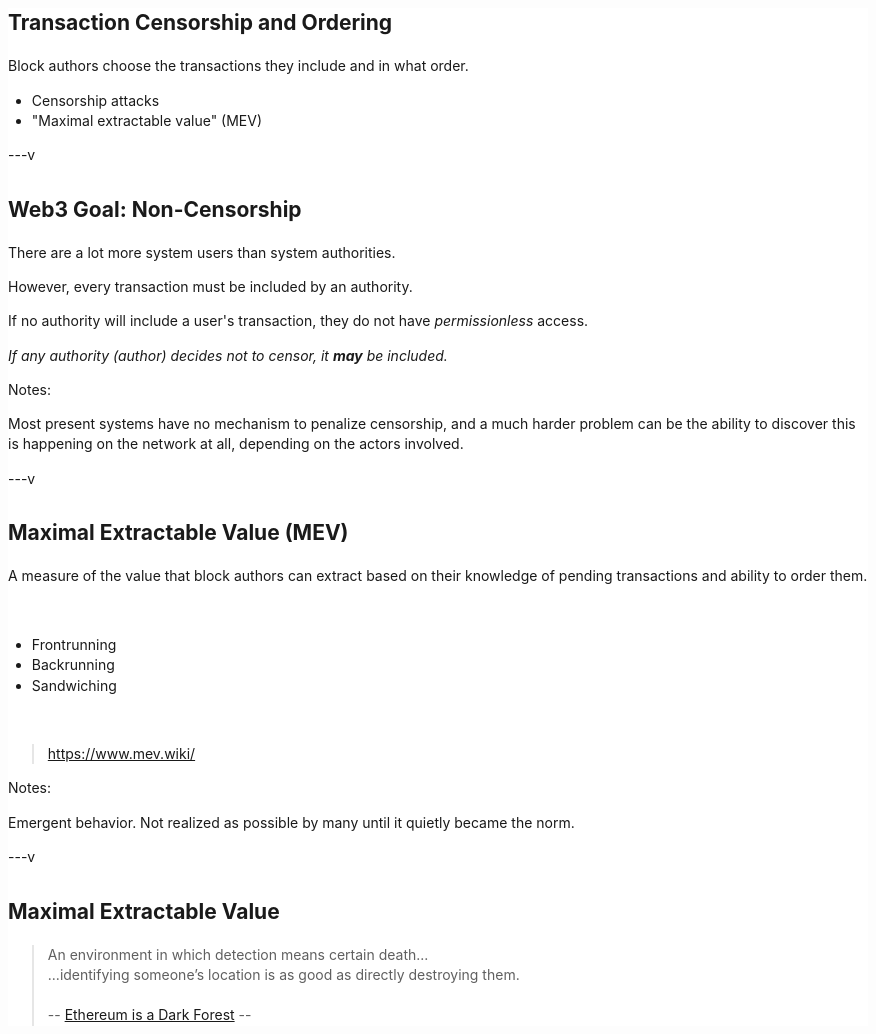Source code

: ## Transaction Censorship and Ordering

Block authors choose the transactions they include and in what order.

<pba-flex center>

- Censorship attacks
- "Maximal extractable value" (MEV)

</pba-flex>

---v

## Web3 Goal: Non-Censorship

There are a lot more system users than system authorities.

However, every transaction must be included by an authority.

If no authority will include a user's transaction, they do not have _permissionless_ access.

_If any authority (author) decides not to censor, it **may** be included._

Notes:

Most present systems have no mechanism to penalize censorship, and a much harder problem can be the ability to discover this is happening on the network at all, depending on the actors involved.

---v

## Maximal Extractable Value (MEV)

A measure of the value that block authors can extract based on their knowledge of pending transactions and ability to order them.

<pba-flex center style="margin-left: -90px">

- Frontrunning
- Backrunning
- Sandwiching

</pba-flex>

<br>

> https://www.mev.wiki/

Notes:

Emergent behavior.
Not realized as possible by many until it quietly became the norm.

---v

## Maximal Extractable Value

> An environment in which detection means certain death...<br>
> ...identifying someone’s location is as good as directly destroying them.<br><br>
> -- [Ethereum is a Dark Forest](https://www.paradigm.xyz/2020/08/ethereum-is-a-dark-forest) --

> _ASSIGNMENT_
Read through the entries and copy every line that includes "have".

> _ANSWER SECTION_
If no authority will include a user's transaction, they do not have _permissionless_ access.
Most present systems have no mechanism to penalize censorship, and a much harder problem can be the ability to discover this is happening on the network at all, depending on the actors involved.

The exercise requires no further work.